"EL CABALLO DE FUEGO"…Por: Felipe G. Huamán Gutiérrez

Para llegar a mi centro de trabajo, caminaba por senderos de herradura. Muchas veces, debido al calor, comenzaba mi viaje en la madrugada, a las dos o tres de la mañana, y llegaba cuando los pajarillos comenzaban a cantar, y los primeros rayos del sol acariciaban las cumbres de los cerros, que se aclaraban en el horizonte. Aquella brisa helada de la madrugada serrana que rozaba mis mejillas era algo mágico, una bienvenida que en la madrugada me renovaba el ánimo.

Recuerdo una noche que emprendí el camino desde la Comunidad Campesina de Mallay, situada a más de 3,500 msnm, aproximadamente a las diez y media. Descendí por una hora hasta llegar al fondo de la quebrada, a la Estación de Tectahuain, donde el Río Churín cruza en silencio bajo el puente. Pasando el río, continué por la carretera en dirección hacia Oyón, mi linterna y mi radio-casetera Sanyo como únicas compañeras, mientras huaynos de la zona resonaban en la noche.

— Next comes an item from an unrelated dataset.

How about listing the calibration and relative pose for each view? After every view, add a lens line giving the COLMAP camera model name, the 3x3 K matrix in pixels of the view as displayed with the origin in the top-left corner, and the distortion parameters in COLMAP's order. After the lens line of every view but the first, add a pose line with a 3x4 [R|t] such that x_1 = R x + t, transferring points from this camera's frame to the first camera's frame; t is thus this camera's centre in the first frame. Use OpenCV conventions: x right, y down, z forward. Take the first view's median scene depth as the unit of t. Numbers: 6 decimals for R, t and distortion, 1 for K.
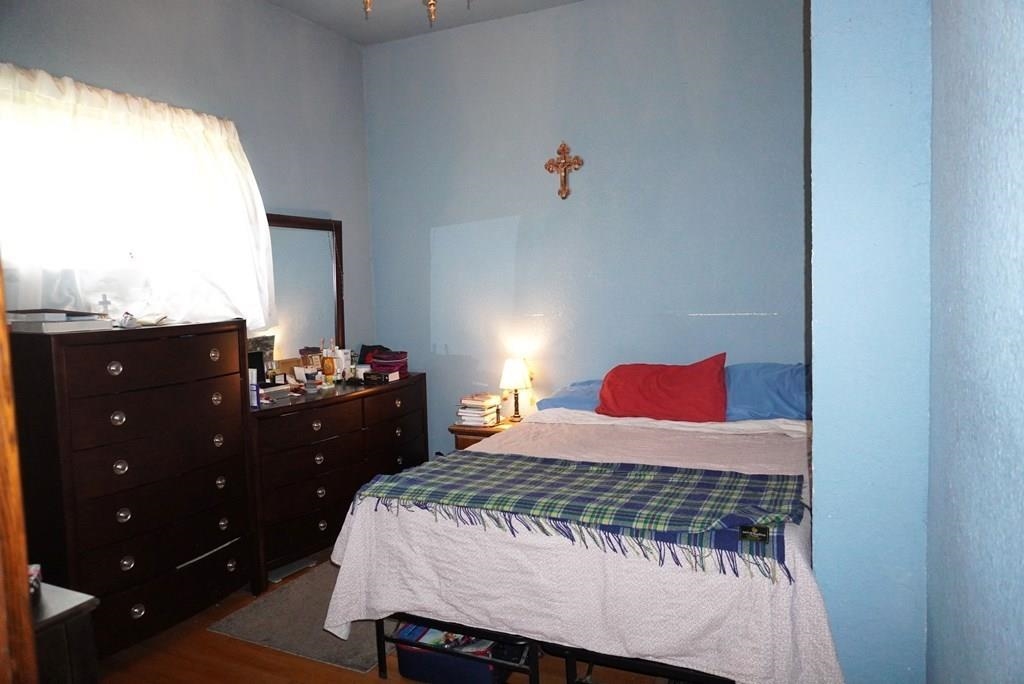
lens RADIAL K [[693.3, 0, 511.3], [0, 693.3, 347.7], [0, 0, 1]] dist [-0.029495, 0.012071]
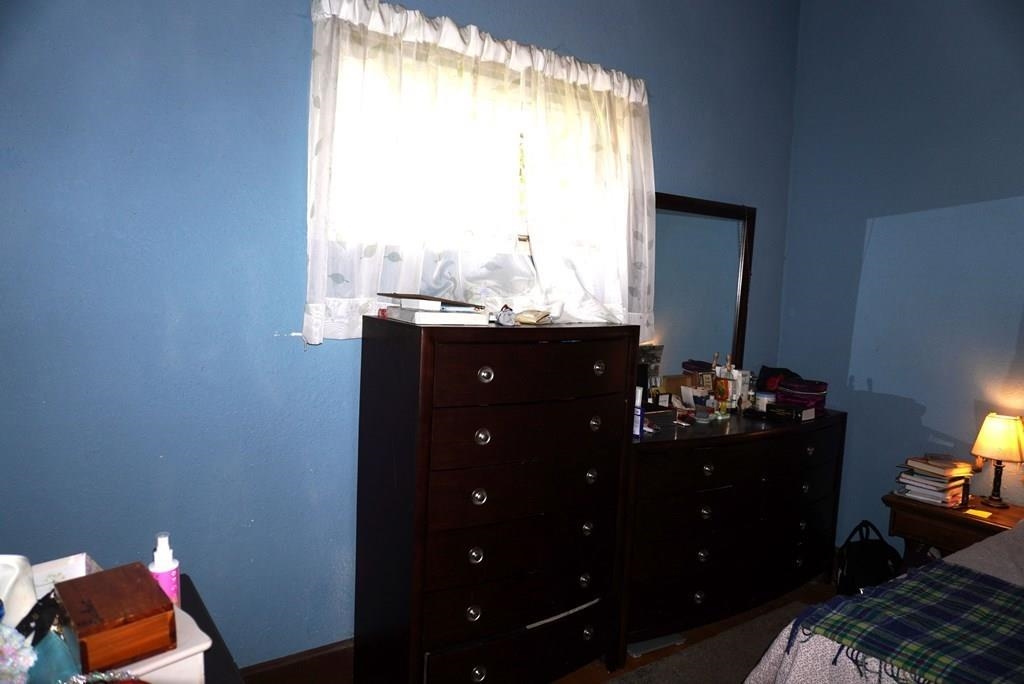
lens RADIAL K [[693.3, 0, 510.6], [0, 693.3, 342.3], [0, 0, 1]] dist [-0.029495, 0.012071]
pose [[0.874499, 0.098602, -0.474899, -0.108376], [-0.104170, 0.994452, 0.014652, -0.013975], [0.473709, 0.036657, 0.879918, 0.190523]]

Caminaba a paso ligero, por la carretera, cuando en la distancia noté un reflejo que se movía entre los cerros. "Debe ser un camión de las minas de Raura", pensé, con la confianza de alguien que ha aprendido a reconocer cada sonido y cada luz en esas rutas solitarias. Pero mientras la luz se acercaba, algo no encajaba. No escuchaba el característico rugido del motor cargado de minerales; todo era silencio, y la luz continuaba avanzando, cada vez más intensa. Comencé a sentir una sensación de incomodidad, luego una inquietud más profunda. En aquella oscuridad, rodeado de cerros que parecían cerrarse sobre mí, sentí el frío sudor de un miedo inexplicable.

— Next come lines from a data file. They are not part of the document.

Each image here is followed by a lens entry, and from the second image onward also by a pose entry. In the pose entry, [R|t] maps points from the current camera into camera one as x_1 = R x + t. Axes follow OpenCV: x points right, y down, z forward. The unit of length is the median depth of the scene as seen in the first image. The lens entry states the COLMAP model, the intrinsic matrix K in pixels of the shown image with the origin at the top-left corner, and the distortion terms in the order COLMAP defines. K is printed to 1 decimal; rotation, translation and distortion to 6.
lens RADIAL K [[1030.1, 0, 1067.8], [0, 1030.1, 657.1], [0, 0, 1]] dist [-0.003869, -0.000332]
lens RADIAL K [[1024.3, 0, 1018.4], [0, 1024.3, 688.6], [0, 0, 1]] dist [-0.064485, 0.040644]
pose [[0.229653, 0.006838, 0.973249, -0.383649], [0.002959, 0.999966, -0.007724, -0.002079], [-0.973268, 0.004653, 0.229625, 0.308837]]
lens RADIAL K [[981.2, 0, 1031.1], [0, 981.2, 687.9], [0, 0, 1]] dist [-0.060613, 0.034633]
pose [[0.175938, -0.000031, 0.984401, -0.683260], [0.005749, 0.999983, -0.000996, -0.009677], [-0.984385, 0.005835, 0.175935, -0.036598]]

Decidí apartarme de la carretera, me escabullí entre los arbustos, observando en silencio mientras la luz continuaba acercándose sin emitir ningún sonido. Fue entonces cuando escuché un relincho y el trote de un caballo. El sonido me hizo dudar de lo que estaba viendo: al acercarme un poco más, pude ver que un caballo corría por la carretera, pero no parecía montado ni perseguido. Y entonces lo noté: el resplandor no provenía de un camión ni de ningún faro, sino del propio caballo. Su cola ardía, una llama iluminaba su camino como si fuera una antorcha en la oscuridad de la noche.

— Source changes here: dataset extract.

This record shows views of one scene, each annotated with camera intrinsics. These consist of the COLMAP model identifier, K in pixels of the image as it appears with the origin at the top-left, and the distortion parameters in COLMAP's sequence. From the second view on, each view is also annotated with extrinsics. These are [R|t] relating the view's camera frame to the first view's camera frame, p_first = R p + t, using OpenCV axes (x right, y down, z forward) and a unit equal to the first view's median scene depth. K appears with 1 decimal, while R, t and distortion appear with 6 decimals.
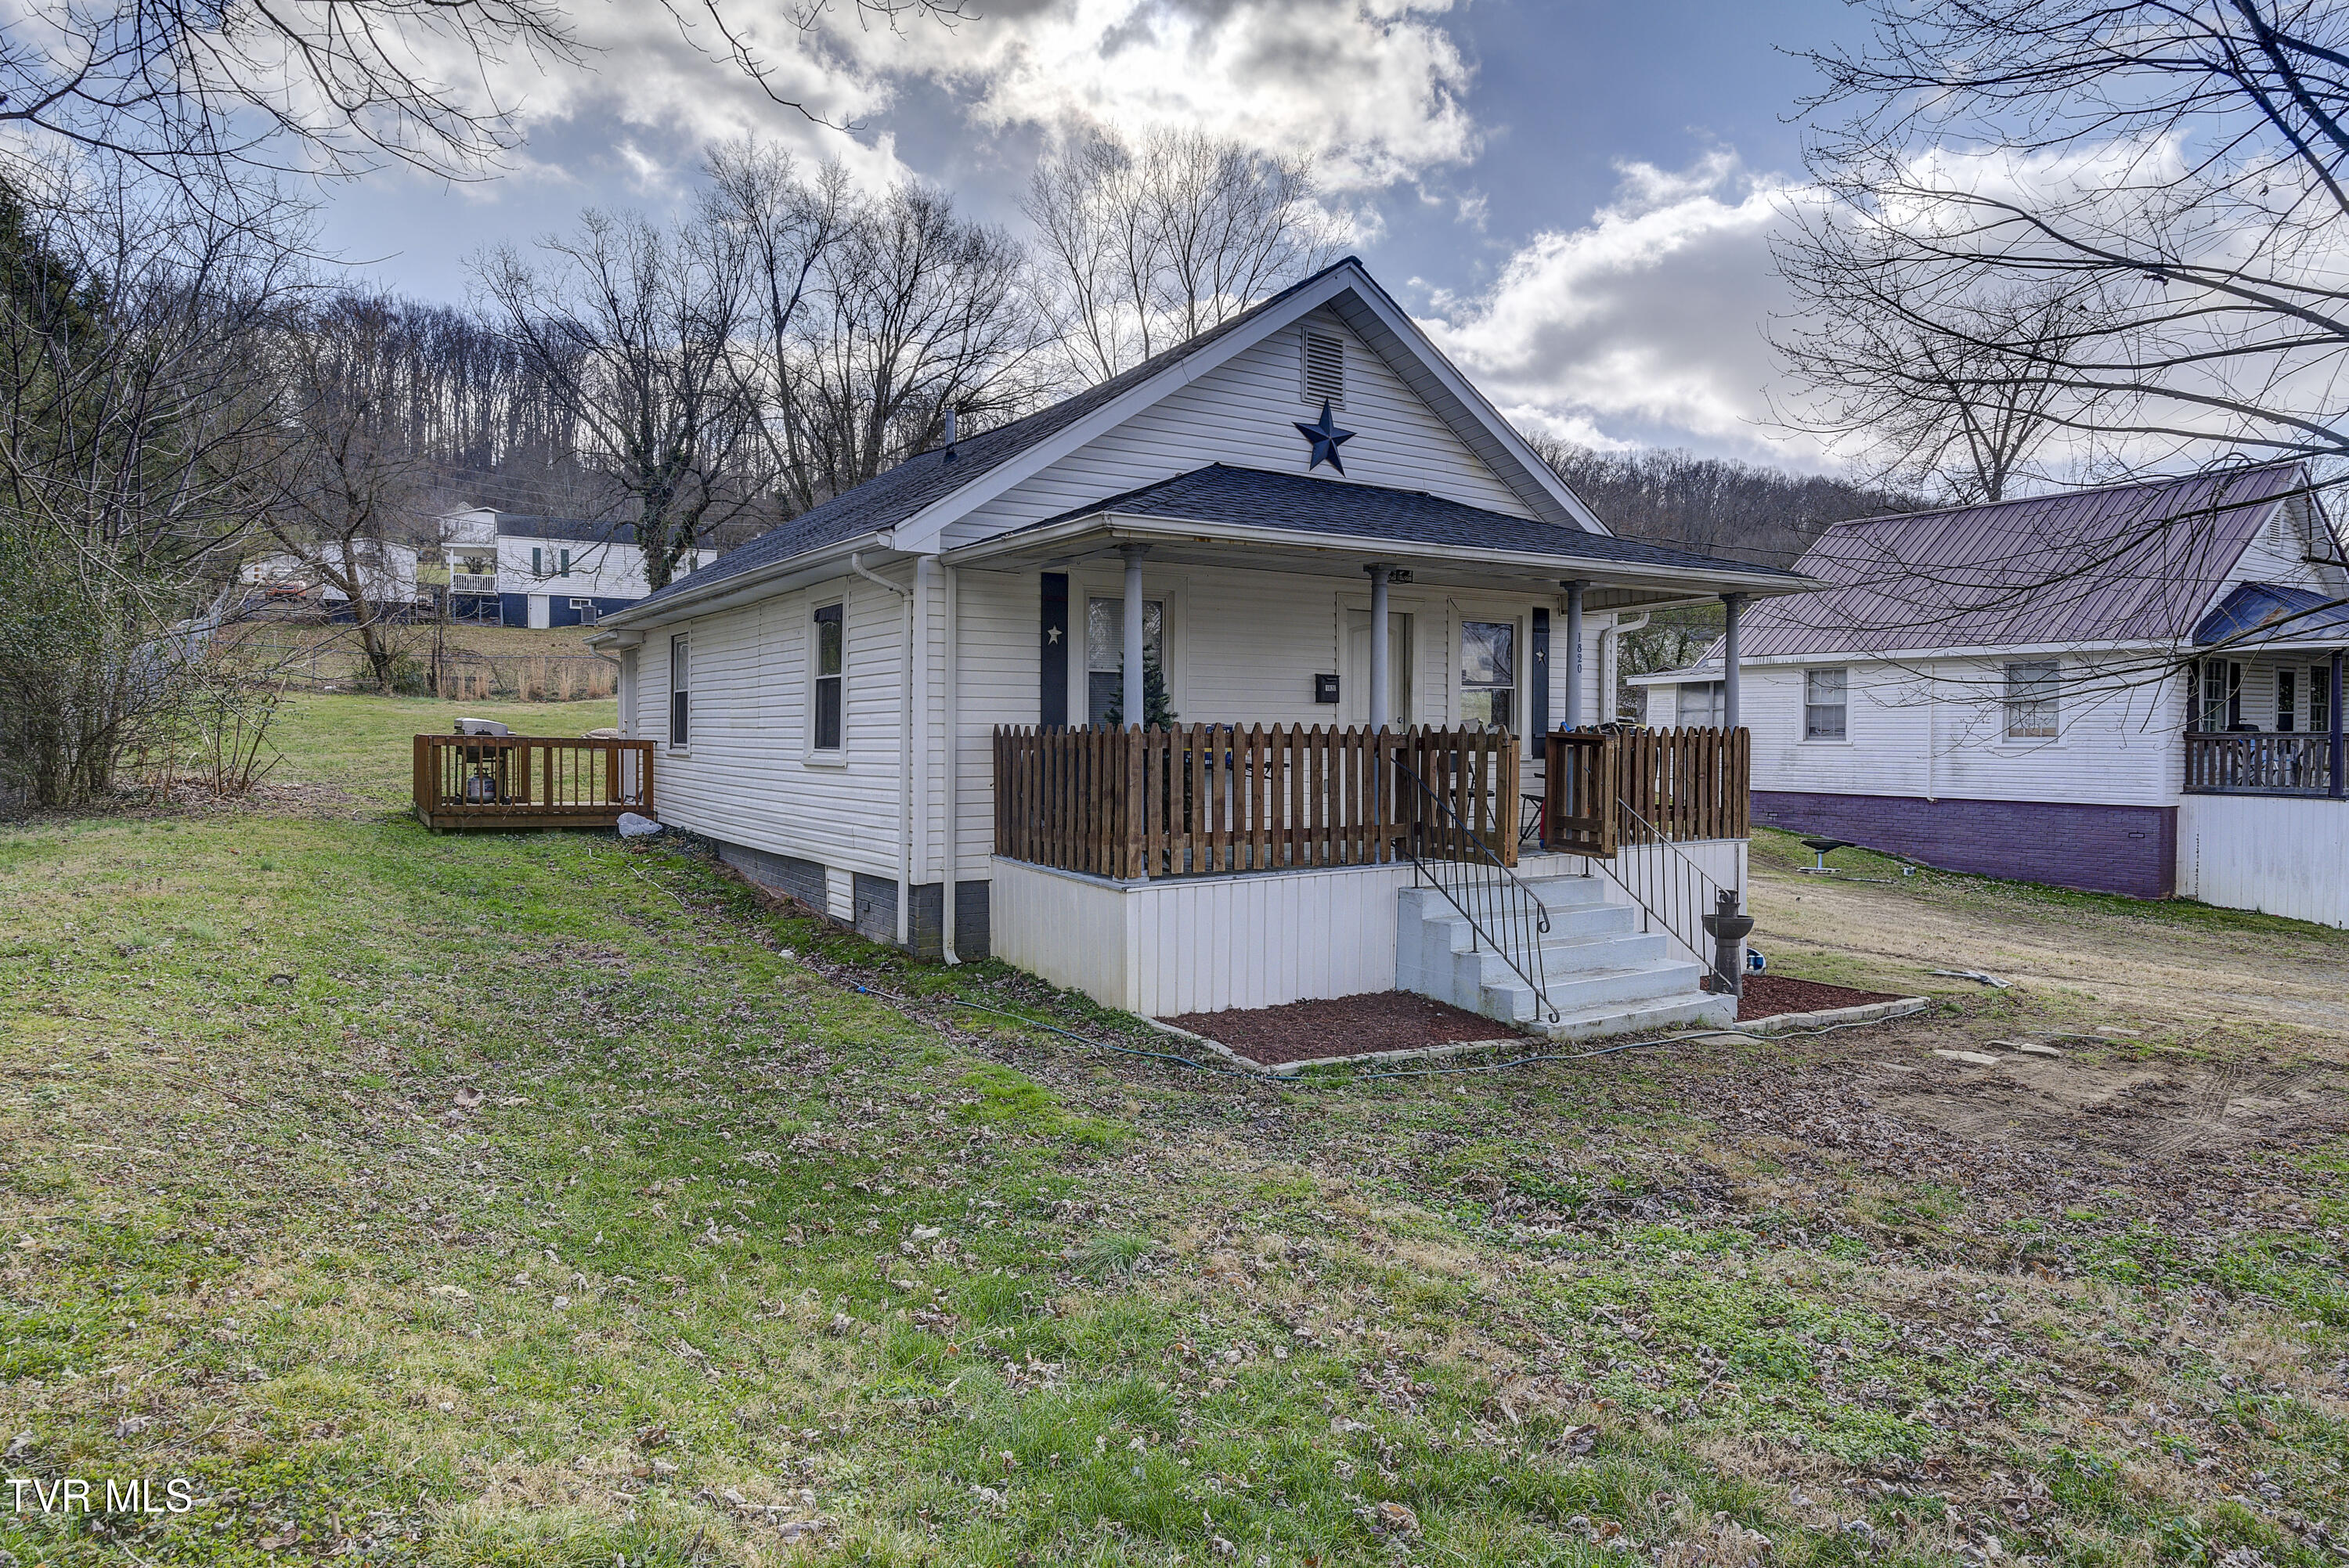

Me quedé paralizado, con la piel de gallina. ¿Qué criatura era esa? ¿Cómo podía ser? Permanecí escondido, agachado en el monte, temiendo cualquier movimiento que pudiera delatarme. Observé, fascinado y aterrorizado, cómo el fuego en su cola brillaba y ondeaba al ritmo de su galope, iluminando las rocas y el sendero como un relámpago. Cerré los ojos, esperando lo peor, inmovilizado por el miedo y el asombro, hasta que el relincho comenzó a desvanecerse y la luz a reducirse, alejándose carretera abajo, en dirección a Churín. Lentamente, la noche recuperó su oscuridad y el silencio envolvió de nuevo a los cerros.

Desconcertado, aún cegado por la intensidad de aquella visión, me levanté, tomé mi linterna y continué mi camino, mirando atrás de vez en cuando, aún temeroso. Al llegar a la estación de Yanamayo, me aparté de la carretera y subí por un sendero de herradura, un poco más tranquilo, sintiendo que había vuelto a nacer. Como decían los abuelos, parecía que mi alma había regresado a mi cuerpo.

Finalmente, agotado, llegué en la madrugada a la Comunidad Campesina Santo Domingo de Nava, sano y salvo, aunque estremecido. Así son las cosas para un maestro andino; quizás sea simplemente un encuentro con el misticismo de nuestras montañas.